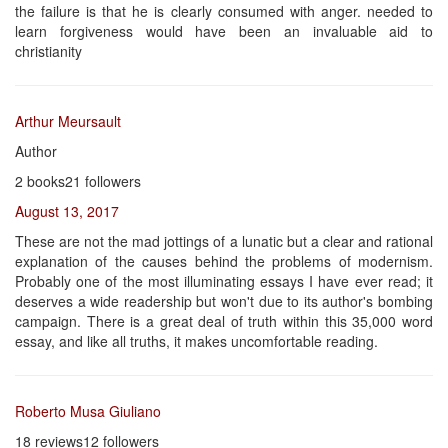
the failure is that he is clearly consumed with anger. needed to
learn forgiveness would have been an invaluable aid to
christianity
Arthur Meursault
Author
2 books21 followers
August 13, 2017
These are not the mad jottings of a lunatic but a clear and rational
explanation of the causes behind the problems of modernism.
Probably one of the most illuminating essays I have ever read; it
deserves a wide readership but won't due to its author's bombing
campaign. There is a great deal of truth within this 35,000 word
essay, and like all truths, it makes uncomfortable reading.
Roberto Musa Giuliano
18 reviews12 followers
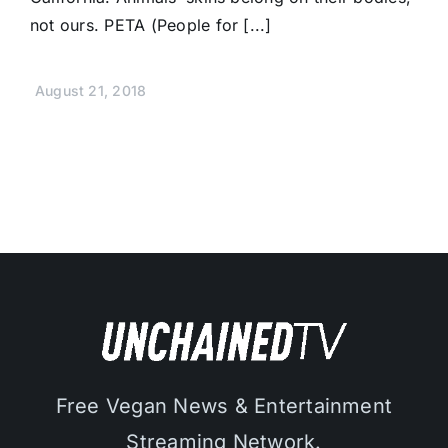
not ours. PETA (People for [...]
August 21, 2018
Free Vegan News & Entertainment
Streaming Network.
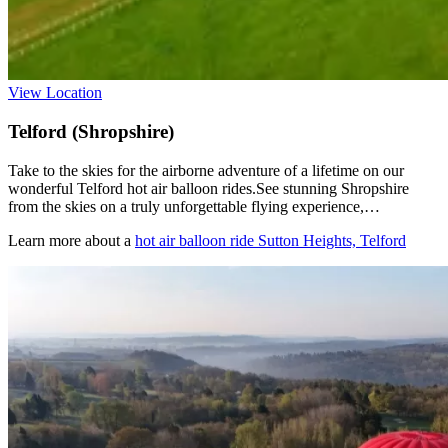
View Location
Telford (Shropshire)
Take to the skies for the airborne adventure of a lifetime on our
wonderful Telford hot air balloon rides.See stunning Shropshire
from the skies on a truly unforgettable flying experience,…
Learn more about a
hot air balloon ride Sutton Heights, Telford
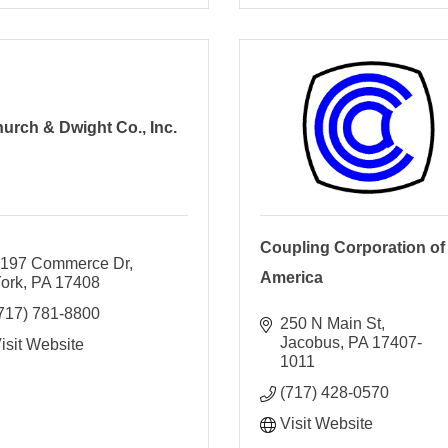
urch & Dwight Co., Inc.
Coupling Corporation of
197 Commerce Dr
America
ork
PA
17408
717) 781-8800
250 N Main St
Jacobus
PA
17407-
isit Website
1011
(717) 428-0570
Visit Website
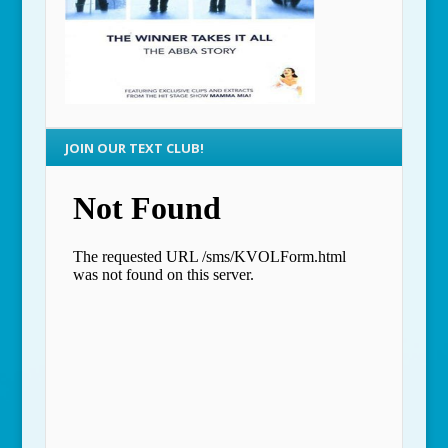
JOIN OUR TEXT CLUB!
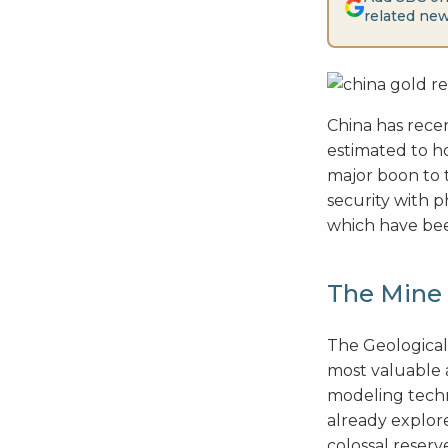
related new
China has recen
estimated to ho
major boon to 
security with p
which have been
The Mine 
The Geological
most valuable 
modeling techn
already explor
colossal reserv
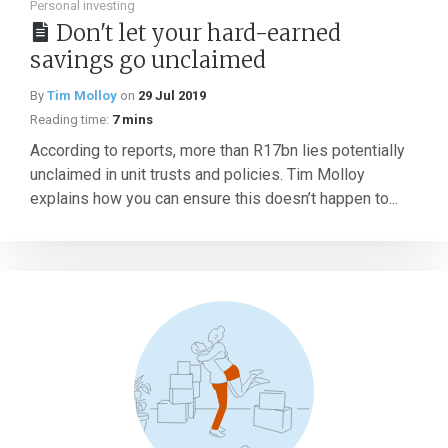
Personal investing
Don't let your hard-earned
savings go unclaimed
By
Tim Molloy
on
29 Jul 2019
Reading time:
7 mins
According to reports, more than R17bn lies potentially
unclaimed in unit trusts and policies. Tim Molloy
explains how you can ensure this doesn’t happen to...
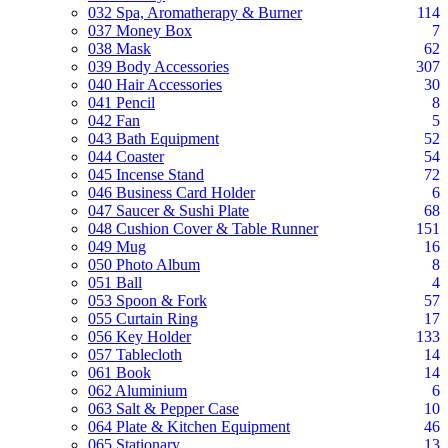
032 Spa, Aromatherapy & Burner
114
037 Money Box
7
038 Mask
62
039 Body Accessories
307
040 Hair Accessories
30
041 Pencil
8
042 Fan
5
043 Bath Equipment
52
044 Coaster
54
045 Incense Stand
72
046 Business Card Holder
6
047 Saucer & Sushi Plate
68
048 Cushion Cover & Table Runner
151
049 Mug
16
050 Photo Album
8
051 Ball
4
053 Spoon & Fork
57
055 Curtain Ring
17
056 Key Holder
133
057 Tablecloth
14
061 Book
14
062 Aluminium
6
063 Salt & Pepper Case
10
064 Plate & Kitchen Equipment
46
065 Stationary
13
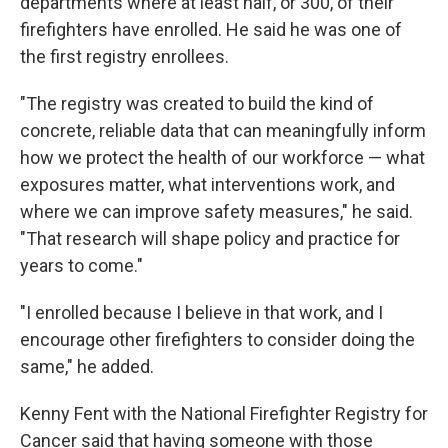
departments where at least half, or 300, of their
firefighters have enrolled. He said he was one of
the first registry enrollees.
"The registry was created to build the kind of
concrete, reliable data that can meaningfully inform
how we protect the health of our workforce — what
exposures matter, what interventions work, and
where we can improve safety measures," he said.
"That research will shape policy and practice for
years to come."
"I enrolled because I believe in that work, and I
encourage other firefighters to consider doing the
same," he added.
Kenny Fent with the National Firefighter Registry for
Cancer said that having someone with those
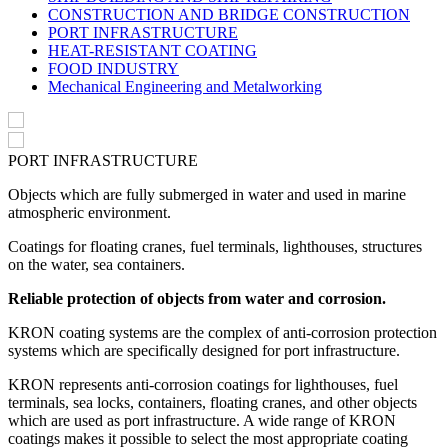
CONSTRUCTION AND BRIDGE CONSTRUCTION
PORT INFRASTRUCTURE
HEAT-RESISTANT COATING
FOOD INDUSTRY
Mechanical Engineering and Metalworking
PORT INFRASTRUCTURE
Objects which are fully submerged in water and used in marine
atmospheric environment.
Coatings for floating cranes, fuel terminals, lighthouses, structures
on the water, sea containers.
Reliable protection of objects from water and corrosion.
KRON coating systems are the complex of anti-corrosion protection
systems which are specifically designed for port infrastructure.
KRON represents anti-corrosion coatings for lighthouses, fuel
terminals, sea locks, containers, floating cranes, and other objects
which are used as port infrastructure. A wide range of KRON
coatings makes it possible to select the most appropriate coating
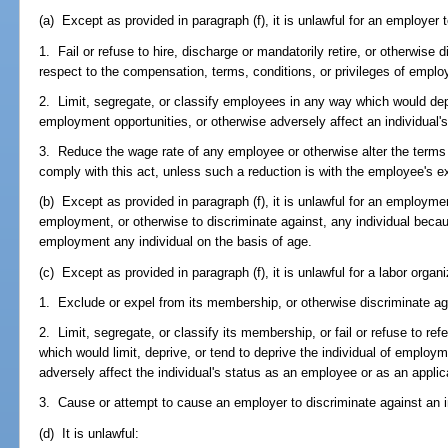
(a) Except as provided in paragraph (f), it is unlawful for an employer t
1. Fail or refuse to hire, discharge or mandatorily retire, or otherwise 
respect to the compensation, terms, conditions, or privileges of empl
2. Limit, segregate, or classify employees in any way which would depri
employment opportunities, or otherwise adversely affect an individual
3. Reduce the wage rate of any employee or otherwise alter the terms 
comply with this act, unless such a reduction is with the employee's e
(b) Except as provided in paragraph (f), it is unlawful for an employment
employment, or otherwise to discriminate against, any individual because
employment any individual on the basis of age.
(c) Except as provided in paragraph (f), it is unlawful for a labor organi
1. Exclude or expel from its membership, or otherwise discriminate ag
2. Limit, segregate, or classify its membership, or fail or refuse to re
which would limit, deprive, or tend to deprive the individual of employ
adversely affect the individual's status as an employee or as an appli
3. Cause or attempt to cause an employer to discriminate against an ind
(d) It is unlawful:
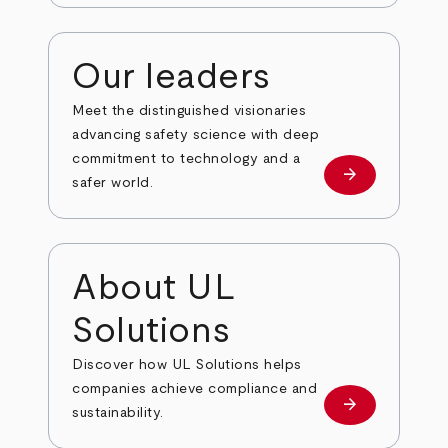
Our leaders
Meet the distinguished visionaries
advancing safety science with deep
commitment to technology and a
arrow_forward
Our leaders
safer world.
About UL
Solutions
Discover how UL Solutions helps
companies achieve compliance and
arrow_forward
about
sustainability.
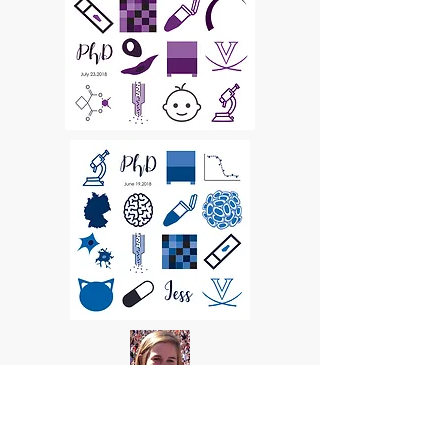
Samantha Schwager Hodge,
Undergraduate Research Assistant
Class of 2017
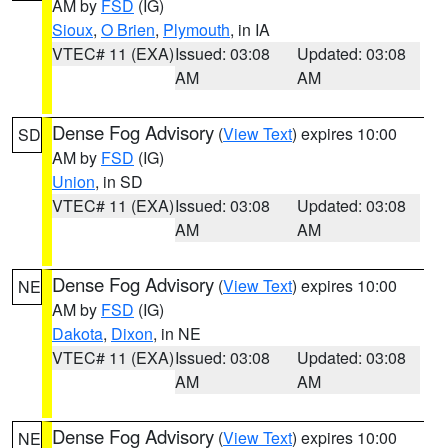
AM by
FSD
(IG)
Sioux
,
O Brien
,
Plymouth
, in IA
VTEC# 11 (EXA)
Issued: 03:08
Updated: 03:08
AM
AM
Dense Fog Advisory
(
View Text
) expires 10:00
SD
AM by
FSD
(IG)
Union
, in SD
VTEC# 11 (EXA)
Issued: 03:08
Updated: 03:08
AM
AM
Dense Fog Advisory
(
View Text
) expires 10:00
NE
AM by
FSD
(IG)
Dakota
,
Dixon
, in NE
VTEC# 11 (EXA)
Issued: 03:08
Updated: 03:08
AM
AM
Dense Fog Advisory
(
View Text
) expires 10:00
NE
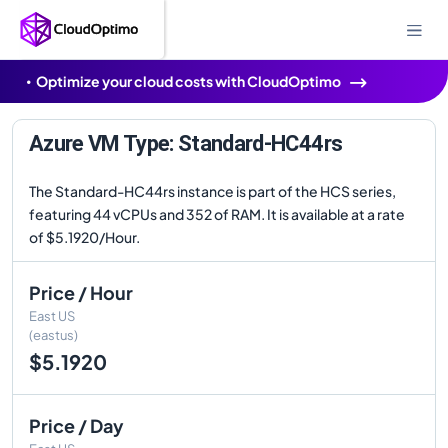
Optimize your cloud costs with CloudOptimo
Azure VM Type: Standard-HC44rs
The Standard-HC44rs instance is part of the HCS series,
featuring 44 vCPUs and 352 of RAM. It is available at a rate
of $5.1920/Hour.
Price / Hour
East US
(eastus)
$5.1920
Price / Day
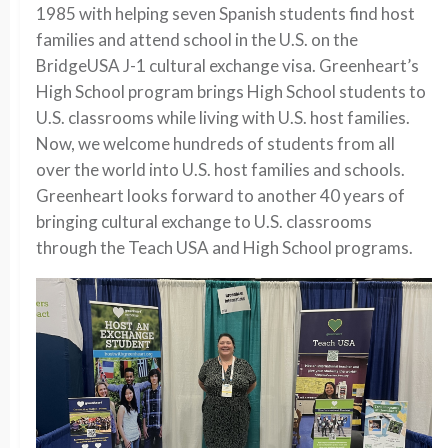
1985 with helping seven Spanish students find host
families and attend school in the U.S. on the
BridgeUSA J-1 cultural exchange visa. Greenheart’s
High School program brings High School students to
U.S. classrooms while living with U.S. host families.
Now, we welcome hundreds of students from all
over the world into U.S. host families and schools.
Greenheart looks forward to another 40 years of
bringing cultural exchange to U.S. classrooms
through the Teach USA and High School programs.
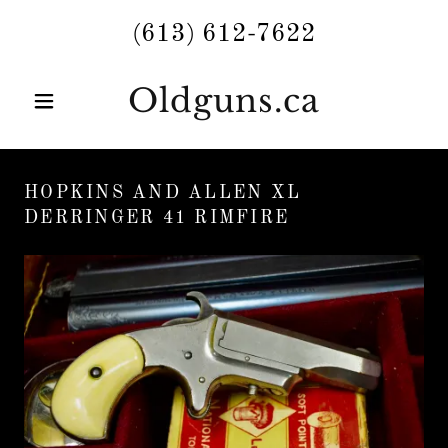
(613) 612-7622
Oldguns.ca
HOPKINS AND ALLEN XL
DERRINGER 41 RIMFIRE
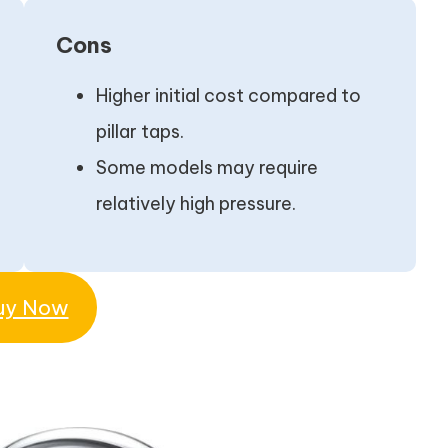
Cons
Higher initial cost compared to
pillar taps.
Some models may require
relatively high pressure.
uy Now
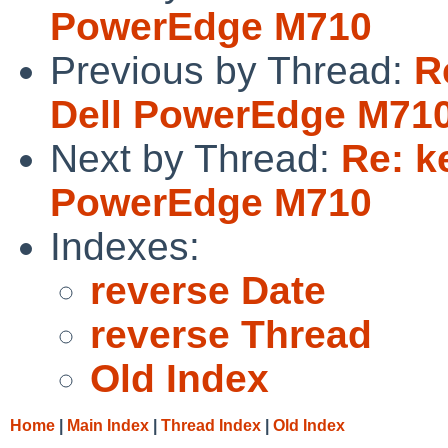
PowerEdge M710
Previous by Thread:
R
Dell PowerEdge M71
Next by Thread:
Re: k
PowerEdge M710
Indexes:
reverse Date
reverse Thread
Old Index
Home
|
Main Index
|
Thread Index
|
Old Index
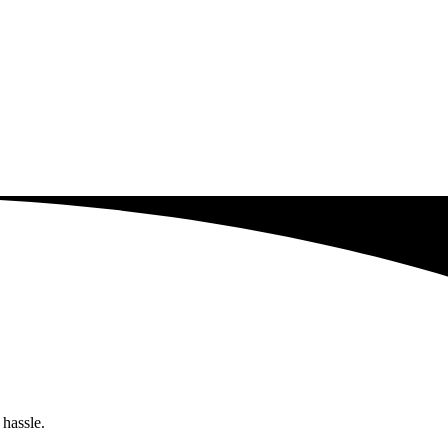
 hassle.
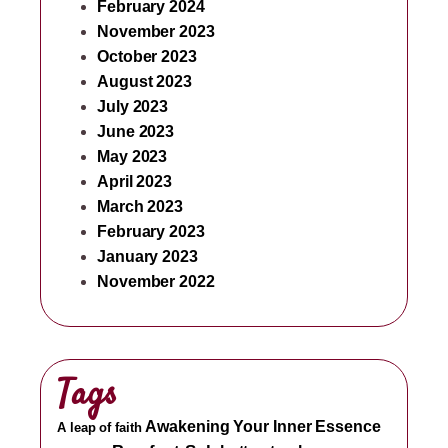
February 2024
November 2023
October 2023
August 2023
July 2023
June 2023
May 2023
April 2023
March 2023
February 2023
January 2023
November 2022
Tags
Awakening Your Inner Essence
A leap of faith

####################

## [ACTIVITY]
Only the lines from the one containing "sustainability." through the final line of the entries belong in the copy, both ends included. Pictures stay out.

## [OUTPUT FOR THIS TASK]
sustainability.
Samantha Schwager Hodge,
Undergraduate Research Assistant
Class of 2017
AM by
FSD
(IG)
Sioux
,
O Brien
,
Plymouth
, in IA
VTEC# 11 (EXA)
Issued: 03:08
Updated: 03:08
AM
AM
Dense Fog Advisory
(
View Text
) expires 10:00
SD
AM by
FSD
(IG)
Union
, in SD
VTEC# 11 (EXA)
Issued: 03:08
Updated: 03:08
AM
AM
Dense Fog Advisory
(
View Text
) expires 10:00
NE
AM by
FSD
(IG)
Dakota
,
Dixon
, in NE
VTEC# 11 (EXA)
Issued: 03:08
Updated: 03:08
AM
AM
Dense Fog Advisory
(
View Text
) expires 10:00
NE
Optimize your cloud costs with CloudOptimo
Azure VM Type: Standard-HC44rs
The Standard-HC44rs instance is part of the HCS series,
featuring 44 vCPUs and 352 of RAM. It is available at a rate
of $5.1920/Hour.
Price / Hour
East US
(eastus)
$5.1920
Price / Day
1985 with helping seven Spanish students find host
families and attend school in the U.S. on the
BridgeUSA J-1 cultural exchange visa. Greenheart’s
High School program brings High School students to
U.S. classrooms while living with U.S. host families.
Now, we welcome hundreds of students from all
over the world into U.S. host families and schools.
Greenheart looks forward to another 40 years of
bringing cultural exchange to U.S. classrooms
through the Teach USA and High School programs.
(613) 612-7622
Oldguns.ca
HOPKINS AND ALLEN XL
DERRINGER 41 RIMFIRE
Cons
Higher initial cost compared to
pillar taps.
Some models may require
relatively high pressure.
uy Now
PowerEdge M710
Previous by Thread:
R
Dell PowerEdge M71
Next by Thread:
Re: k
PowerEdge M710
Indexes:
reverse Date
reverse Thread
Old Index
Home
|
Main Index
|
Thread Index
|
Old Index
 hassle.
February 2024
November 2023
October 2023
August 2023
July 2023
June 2023
May 2023
April 2023
March 2023
February 2023
January 2023
November 2022
Tags
Awakening Your Inner Essence
A leap of faith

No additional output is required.